Interprofessional Collaboration

Busse, J., Riva, J., Nash, J., Hsu, S., Fisher, C., Wai, E., Brunarski, D., Drew, B., Quon J., Walter, S., Bishop, P., & Rampersaud, R. (2013). Surgeon attitudes toward nonphysician screening of low back or low back–related leg pain patients referred for surgical assessment. Spine, 38(7), E402-E408, 2013.

Article or Abstract Found:  http://www.ncbi.nlm.nih.gov/pubmed/23324924

Key Finding(s): This survey was administered to 101 surgeon members of the Canadian Spine Society (with 85 respondents), and sought to explore spine surgeons’ attitudes toward working with nonphysician clinicians (NPCs—physiotherapists or chiropractors), to screen low back pain patients who are referred for surgical assessment.  The researchers found that “Most respondents (77.6%) were interested in working with an NPC to screen patients with low back–related complaints referred for elective surgical assessment.”

Mior, S., Gamble, B., Barnsley, J., Côté, P., & Côté, E. (2013). Changes in primary care physician’s management of low back pain in a model of interprofessional collaborative care: an uncontrolled before-after study. Chiropractic and Manual Therapies, 21(6)

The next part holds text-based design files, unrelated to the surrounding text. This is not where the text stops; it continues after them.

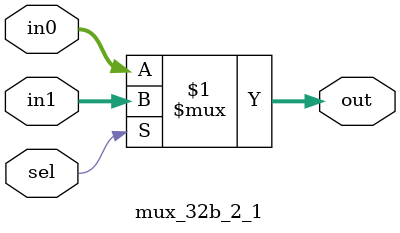
<source format=v>
`timescale 1ns / 1ps

module mux_32b_2_1 (
    input [31:0] in0, 
    input [31:0] in1, 
    input sel, 
    output [31:0] out
);
    
    assign out = (sel) ? in1 : in0;

endmodule

</source>
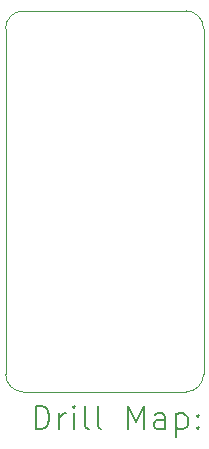
<source format=gbr>
%TF.GenerationSoftware,KiCad,Pcbnew,7.0.8*%
%TF.CreationDate,2024-04-19T19:22:34-04:00*%
%TF.ProjectId,PMB,504d422e-6b69-4636-9164-5f7063625858,rev?*%
%TF.SameCoordinates,Original*%
%TF.FileFunction,Drillmap*%
%TF.FilePolarity,Positive*%
%FSLAX45Y45*%
G04 Gerber Fmt 4.5, Leading zero omitted, Abs format (unit mm)*
G04 Created by KiCad (PCBNEW 7.0.8) date 2024-04-19 19:22:34*
%MOMM*%
%LPD*%
G01*
G04 APERTURE LIST*
%ADD10C,0.100000*%
%ADD11C,0.200000*%
G04 APERTURE END LIST*
D10*
X16385400Y-11150600D02*
G75*
G03*
X16535400Y-11000600I0J150000D01*
G01*
X16535400Y-8074800D02*
G75*
G03*
X16385400Y-7924800I-150000J0D01*
G01*
X16535400Y-8074800D02*
X16535400Y-11000600D01*
X14859000Y-11000600D02*
G75*
G03*
X15009000Y-11150600I150000J0D01*
G01*
X16385400Y-11150600D02*
X15009000Y-11150600D01*
X15009000Y-7924800D02*
G75*
G03*
X14859000Y-8074800I0J-150000D01*
G01*
X15009000Y-7924800D02*
X16385400Y-7924800D01*
X14859000Y-11000600D02*
X14859000Y-8074800D01*
D11*
X15114777Y-11467084D02*
X15114777Y-11267084D01*
X15114777Y-11267084D02*
X15162396Y-11267084D01*
X15162396Y-11267084D02*
X15190967Y-11276608D01*
X15190967Y-11276608D02*
X15210015Y-11295655D01*
X15210015Y-11295655D02*
X15219539Y-11314703D01*
X15219539Y-11314703D02*
X15229062Y-11352798D01*
X15229062Y-11352798D02*
X15229062Y-11381369D01*
X15229062Y-11381369D02*
X15219539Y-11419465D01*
X15219539Y-11419465D02*
X15210015Y-11438512D01*
X15210015Y-11438512D02*
X15190967Y-11457560D01*
X15190967Y-11457560D02*
X15162396Y-11467084D01*
X15162396Y-11467084D02*
X15114777Y-11467084D01*
X15314777Y-11467084D02*
X15314777Y-11333750D01*
X15314777Y-11371846D02*
X15324301Y-11352798D01*
X15324301Y-11352798D02*
X15333824Y-11343274D01*
X15333824Y-11343274D02*
X15352872Y-11333750D01*
X15352872Y-11333750D02*
X15371920Y-11333750D01*
X15438586Y-11467084D02*
X15438586Y-11333750D01*
X15438586Y-11267084D02*
X15429062Y-11276608D01*
X15429062Y-11276608D02*
X15438586Y-11286131D01*
X15438586Y-11286131D02*
X15448110Y-11276608D01*
X15448110Y-11276608D02*
X15438586Y-11267084D01*
X15438586Y-11267084D02*
X15438586Y-11286131D01*
X15562396Y-11467084D02*
X15543348Y-11457560D01*
X15543348Y-11457560D02*
X15533824Y-11438512D01*
X15533824Y-11438512D02*
X15533824Y-11267084D01*
X15667158Y-11467084D02*
X15648110Y-11457560D01*
X15648110Y-11457560D02*
X15638586Y-11438512D01*
X15638586Y-11438512D02*
X15638586Y-11267084D01*
X15895729Y-11467084D02*
X15895729Y-11267084D01*
X15895729Y-11267084D02*
X15962396Y-11409941D01*
X15962396Y-11409941D02*
X16029062Y-11267084D01*
X16029062Y-11267084D02*
X16029062Y-11467084D01*
X16210015Y-11467084D02*
X16210015Y-11362322D01*
X16210015Y-11362322D02*
X16200491Y-11343274D01*
X16200491Y-11343274D02*
X16181443Y-11333750D01*
X16181443Y-11333750D02*
X16143348Y-11333750D01*
X16143348Y-11333750D02*
X16124301Y-11343274D01*
X16210015Y-11457560D02*
X16190967Y-11467084D01*
X16190967Y-11467084D02*
X16143348Y-11467084D01*
X16143348Y-11467084D02*
X16124301Y-11457560D01*
X16124301Y-11457560D02*
X16114777Y-11438512D01*
X16114777Y-11438512D02*
X16114777Y-11419465D01*
X16114777Y-11419465D02*
X16124301Y-11400417D01*
X16124301Y-11400417D02*
X16143348Y-11390893D01*
X16143348Y-11390893D02*
X16190967Y-11390893D01*
X16190967Y-11390893D02*
X16210015Y-11381369D01*
X16305253Y-11333750D02*
X16305253Y-11533750D01*
X16305253Y-11343274D02*
X16324301Y-11333750D01*
X16324301Y-11333750D02*
X16362396Y-11333750D01*
X16362396Y-11333750D02*
X16381443Y-11343274D01*
X16381443Y-11343274D02*
X16390967Y-11352798D01*
X16390967Y-11352798D02*
X16400491Y-11371846D01*
X16400491Y-11371846D02*
X16400491Y-11428988D01*
X16400491Y-11428988D02*
X16390967Y-11448036D01*
X16390967Y-11448036D02*
X16381443Y-11457560D01*
X16381443Y-11457560D02*
X16362396Y-11467084D01*
X16362396Y-11467084D02*
X16324301Y-11467084D01*
X16324301Y-11467084D02*
X16305253Y-11457560D01*
X16486205Y-11448036D02*
X16495729Y-11457560D01*
X16495729Y-11457560D02*
X16486205Y-11467084D01*
X16486205Y-11467084D02*
X16476682Y-11457560D01*
X16476682Y-11457560D02*
X16486205Y-11448036D01*
X16486205Y-11448036D02*
X16486205Y-11467084D01*
X16486205Y-11343274D02*
X16495729Y-11352798D01*
X16495729Y-11352798D02*
X16486205Y-11362322D01*
X16486205Y-11362322D02*
X16476682Y-11352798D01*
X16476682Y-11352798D02*
X16486205Y-11343274D01*
X16486205Y-11343274D02*
X16486205Y-11362322D01*
M02*

</source>
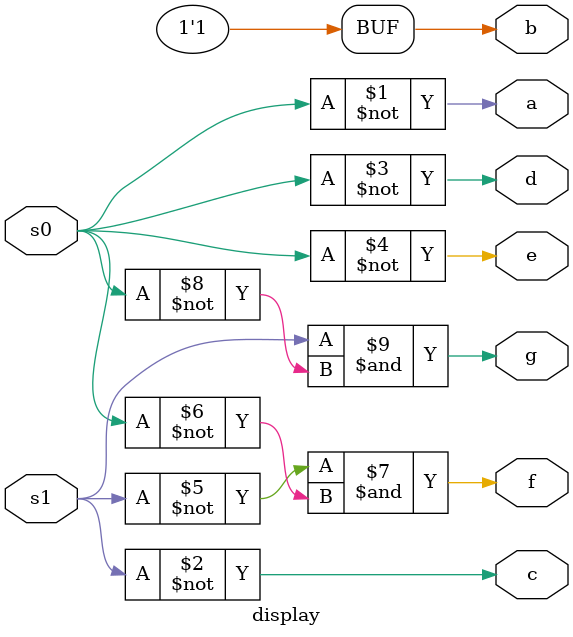
<source format=v>
module display (s1, s0, a, b, c, d, e, f, g);
	input s1, s0;
	output a, b, c, d, e, f, g;

	assign a = ~s0;
	assign b = 1;
	assign c = ~s1;
	assign d = ~s0;
	assign e = ~s0;
	assign f = ~s1 & ~s0;
	assign g = s1 & ~s0;

endmodule

</source>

Article or Abstract Found:  http://www.chiromt.com/content/21/1/6

Key Finding(s): This study, funded by Ontario Government grants, examined the effect of introducing access to chiropractors to a Family Health Team, including the impact on physician prescribing behaviour in one particular physician practice. Study patients had acute or chronic back pain.  Among study patients, compared to pre-study patients: 52% fewer patients received prescription medication; use of narcotic medication was reduced by 57%; and, the median number of physician visits decreased from 2.5 to 1.

Centre for Effective Practice (2012) Consulting chiropractor role in primary care demonstration project: Final report.

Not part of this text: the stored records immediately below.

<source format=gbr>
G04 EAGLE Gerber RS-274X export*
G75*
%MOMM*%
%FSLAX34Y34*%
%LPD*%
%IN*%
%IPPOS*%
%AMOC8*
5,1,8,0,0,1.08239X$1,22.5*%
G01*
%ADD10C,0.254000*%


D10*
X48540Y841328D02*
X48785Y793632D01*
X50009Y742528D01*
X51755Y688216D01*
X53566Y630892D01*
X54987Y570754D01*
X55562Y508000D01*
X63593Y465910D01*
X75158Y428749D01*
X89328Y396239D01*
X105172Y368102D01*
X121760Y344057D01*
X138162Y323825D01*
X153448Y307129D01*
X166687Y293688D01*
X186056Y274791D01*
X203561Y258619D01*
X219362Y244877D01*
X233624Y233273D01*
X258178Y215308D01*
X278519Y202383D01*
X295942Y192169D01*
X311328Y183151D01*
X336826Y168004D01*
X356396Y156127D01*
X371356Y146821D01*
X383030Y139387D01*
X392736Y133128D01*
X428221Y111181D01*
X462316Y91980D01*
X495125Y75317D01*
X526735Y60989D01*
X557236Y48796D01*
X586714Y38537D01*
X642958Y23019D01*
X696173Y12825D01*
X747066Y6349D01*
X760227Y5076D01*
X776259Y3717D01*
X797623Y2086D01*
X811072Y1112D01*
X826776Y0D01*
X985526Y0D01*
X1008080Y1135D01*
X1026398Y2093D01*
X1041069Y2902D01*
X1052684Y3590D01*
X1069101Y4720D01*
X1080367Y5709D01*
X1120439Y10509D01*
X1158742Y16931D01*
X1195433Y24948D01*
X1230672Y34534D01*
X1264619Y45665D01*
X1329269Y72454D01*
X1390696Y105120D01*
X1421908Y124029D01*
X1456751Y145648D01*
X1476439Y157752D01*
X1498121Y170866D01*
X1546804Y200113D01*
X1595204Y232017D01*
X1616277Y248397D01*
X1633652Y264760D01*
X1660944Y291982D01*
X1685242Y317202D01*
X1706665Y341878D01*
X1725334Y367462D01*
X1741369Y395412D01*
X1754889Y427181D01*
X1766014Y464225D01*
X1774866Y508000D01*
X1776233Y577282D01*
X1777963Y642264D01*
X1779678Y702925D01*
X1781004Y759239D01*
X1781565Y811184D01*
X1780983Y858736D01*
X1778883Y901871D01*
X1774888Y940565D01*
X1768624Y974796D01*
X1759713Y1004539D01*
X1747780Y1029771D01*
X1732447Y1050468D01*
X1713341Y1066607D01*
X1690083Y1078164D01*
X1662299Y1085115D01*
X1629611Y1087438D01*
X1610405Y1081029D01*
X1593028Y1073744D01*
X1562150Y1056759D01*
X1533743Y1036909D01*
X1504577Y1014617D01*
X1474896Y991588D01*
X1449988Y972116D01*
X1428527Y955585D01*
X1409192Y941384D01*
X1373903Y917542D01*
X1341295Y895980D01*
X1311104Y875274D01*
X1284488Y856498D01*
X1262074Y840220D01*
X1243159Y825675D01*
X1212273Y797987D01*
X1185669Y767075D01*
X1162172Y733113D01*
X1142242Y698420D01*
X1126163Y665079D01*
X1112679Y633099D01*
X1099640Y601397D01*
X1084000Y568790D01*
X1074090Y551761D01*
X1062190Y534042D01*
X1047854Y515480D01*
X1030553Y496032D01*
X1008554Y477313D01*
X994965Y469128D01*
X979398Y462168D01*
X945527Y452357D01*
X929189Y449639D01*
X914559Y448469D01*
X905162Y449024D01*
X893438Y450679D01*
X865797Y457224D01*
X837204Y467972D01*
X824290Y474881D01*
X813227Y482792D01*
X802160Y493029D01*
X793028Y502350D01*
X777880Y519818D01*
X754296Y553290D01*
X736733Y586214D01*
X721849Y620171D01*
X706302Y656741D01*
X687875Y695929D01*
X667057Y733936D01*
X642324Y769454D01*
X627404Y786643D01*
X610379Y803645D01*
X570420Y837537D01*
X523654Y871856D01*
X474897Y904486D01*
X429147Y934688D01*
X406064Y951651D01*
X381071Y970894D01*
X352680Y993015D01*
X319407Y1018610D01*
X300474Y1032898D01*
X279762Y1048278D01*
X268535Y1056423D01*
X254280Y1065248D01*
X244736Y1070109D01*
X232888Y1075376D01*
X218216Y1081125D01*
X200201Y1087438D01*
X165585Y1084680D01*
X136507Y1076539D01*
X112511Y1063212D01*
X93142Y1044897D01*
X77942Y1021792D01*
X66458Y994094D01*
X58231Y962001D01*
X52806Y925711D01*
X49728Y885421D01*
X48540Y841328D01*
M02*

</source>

Article or Abstract Found: Consulting Chiropractor Role in Primary Care Demonstration Project: Final Report

Key Finding(s): In June 2011, the Ontario Chiropractic Association was approved by the Ministry to carry out this demonstration project designed to develop and evaluate a consulting chiropractor role in primary care for low back pain. The project tested the feasibility, acceptability and value of this model of care in the Ontario context. The project produced very high levels of patient and provider satisfaction, reflecting increased patient confidence in diagnosis and treatment, quicker access and faster diagnoses, as well as strengthened physician understanding of the role of exercise and physical activity in the conservative treatment of LBP patients.

Riva, J., Krawchenko, I., Lam, J., O’Sullivan, F., & Stanford, E. (2011). Chiropractors and pharmacists in a family health team: Unlikely allies in the collaborative management of pregnancy-related low back pain. Canadian Pharmacists Journal,144(2), 62-65.

Article or Abstract Foundhttp://cph.sagepub.com/content/144/2/62

Key Finding(s): This case study of a Family Health Team in Ontario in which a chiropractor and a pharmacist are co-located, examined how the two providers work together. The authors concluded that “Chiropractors using natural health products in their practice could benefit from education on a pharmacist’s core competencies. Likewise, as pharmacists’ scope of practice increases to allow further direct patient care decisions, they could benefit from clinical education on nonpharmacological approaches to pain management.”

Riva, J., Muller, G., Hornich, A., Mior, S., Gupta, A., & Burnie, S. (2010). Chiropractors and collaborative care: An overview illustrated with a case report. Journal of the Canadian Chiropractic Association, 54(3), 147-154.

Article or Abstract Found:  http://www.ncbi.nlm.nih.gov/pmc/articles/PMC2921780/

Key Finding(s): This case study examines the role a chiropractor plays in a Family Health Team in Ontario, and seeks to “offer some insight into how a chiropractor might fit into a collaborative setting and what training might help them to function effectively.” Among the key findings are: “Co-location or regular face-to-face contact facilitates communication and helps build trust between health care providers; chiropractors wishing to pursue integration into a collaborative model would benefit from further education; health care system processes may realize quality improvements from the application of a chiropractor’s additive approach to care in a collaborative setting.”